- [Task requirements] Every line of the data is to be transcribed as it stands.

- [Given material]
# # # #

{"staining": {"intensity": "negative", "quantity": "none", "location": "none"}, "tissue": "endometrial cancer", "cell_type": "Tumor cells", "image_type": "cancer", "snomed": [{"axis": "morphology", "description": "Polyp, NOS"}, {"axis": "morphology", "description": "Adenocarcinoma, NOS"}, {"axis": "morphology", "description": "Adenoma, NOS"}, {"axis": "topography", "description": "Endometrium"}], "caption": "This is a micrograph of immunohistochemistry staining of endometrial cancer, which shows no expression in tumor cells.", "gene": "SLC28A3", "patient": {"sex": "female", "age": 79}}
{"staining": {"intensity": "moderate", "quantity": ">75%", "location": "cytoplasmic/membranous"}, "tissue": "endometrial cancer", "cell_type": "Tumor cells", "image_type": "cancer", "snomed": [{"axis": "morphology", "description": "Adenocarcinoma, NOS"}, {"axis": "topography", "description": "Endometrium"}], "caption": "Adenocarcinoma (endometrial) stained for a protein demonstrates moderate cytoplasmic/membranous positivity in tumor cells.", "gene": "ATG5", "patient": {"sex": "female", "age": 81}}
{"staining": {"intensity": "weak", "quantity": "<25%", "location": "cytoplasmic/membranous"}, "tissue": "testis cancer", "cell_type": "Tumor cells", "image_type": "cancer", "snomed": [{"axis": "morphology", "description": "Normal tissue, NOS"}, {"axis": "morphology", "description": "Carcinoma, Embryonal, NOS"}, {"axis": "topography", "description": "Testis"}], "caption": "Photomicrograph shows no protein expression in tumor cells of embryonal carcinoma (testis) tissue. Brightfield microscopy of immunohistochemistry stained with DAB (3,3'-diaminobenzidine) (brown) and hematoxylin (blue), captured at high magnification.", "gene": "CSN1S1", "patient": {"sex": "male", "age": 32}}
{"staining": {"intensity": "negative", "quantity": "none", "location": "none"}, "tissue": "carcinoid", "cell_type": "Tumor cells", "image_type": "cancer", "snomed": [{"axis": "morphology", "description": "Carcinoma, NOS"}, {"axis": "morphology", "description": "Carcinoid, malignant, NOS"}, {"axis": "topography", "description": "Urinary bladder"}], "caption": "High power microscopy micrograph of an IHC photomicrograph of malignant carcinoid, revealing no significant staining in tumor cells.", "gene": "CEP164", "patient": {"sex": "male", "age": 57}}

# # # #

- [Your solution]
{"staining": {"intensity": "negative", "quantity": "none", "location": "none"}, "tissue": "endometrial cancer", "cell_type": "Tumor cells", "image_type": "cancer", "snomed": [{"axis": "morphology", "description": "Polyp, NOS"}, {"axis": "morphology", "description": "Adenocarcinoma, NOS"}, {"axis": "morphology", "description": "Adenoma, NOS"}, {"axis": "topography", "description": "Endometrium"}], "caption": "This is a micrograph of immunohistochemistry staining of endometrial cancer, which shows no expression in tumor cells.", "gene": "SLC28A3", "patient": {"sex": "female", "age": 79}}
{"staining": {"intensity": "moderate", "quantity": ">75%", "location": "cytoplasmic/membranous"}, "tissue": "endometrial cancer", "cell_type": "Tumor cells", "image_type": "cancer", "snomed": [{"axis": "morphology", "description": "Adenocarcinoma, NOS"}, {"axis": "topography", "description": "Endometrium"}], "caption": "Adenocarcinoma (endometrial) stained for a protein demonstrates moderate cytoplasmic/membranous positivity in tumor cells.", "gene": "ATG5", "patient": {"sex": "female", "age": 81}}
{"staining": {"intensity": "weak", "quantity": "<25%", "location": "cytoplasmic/membranous"}, "tissue": "testis cancer", "cell_type": "Tumor cells", "image_type": "cancer", "snomed": [{"axis": "morphology", "description": "Normal tissue, NOS"}, {"axis": "morphology", "description": "Carcinoma, Embryonal, NOS"}, {"axis": "topography", "description": "Testis"}], "caption": "Photomicrograph shows no protein expression in tumor cells of embryonal carcinoma (testis) tissue. Brightfield microscopy of immunohistochemistry stained with DAB (3,3'-diaminobenzidine) (brown) and hematoxylin (blue), captured at high magnification.", "gene": "CSN1S1", "patient": {"sex": "male", "age": 32}}
{"staining": {"intensity": "negative", "quantity": "none", "location": "none"}, "tissue": "carcinoid", "cell_type": "Tumor cells", "image_type": "cancer", "snomed": [{"axis": "morphology", "description": "Carcinoma, NOS"}, {"axis": "morphology", "description": "Carcinoid, malignant, NOS"}, {"axis": "topography", "description": "Urinary bladder"}], "caption": "High power microscopy micrograph of an IHC photomicrograph of malignant carcinoid, revealing no significant staining in tumor cells.", "gene": "CEP164", "patient": {"sex": "male", "age": 57}}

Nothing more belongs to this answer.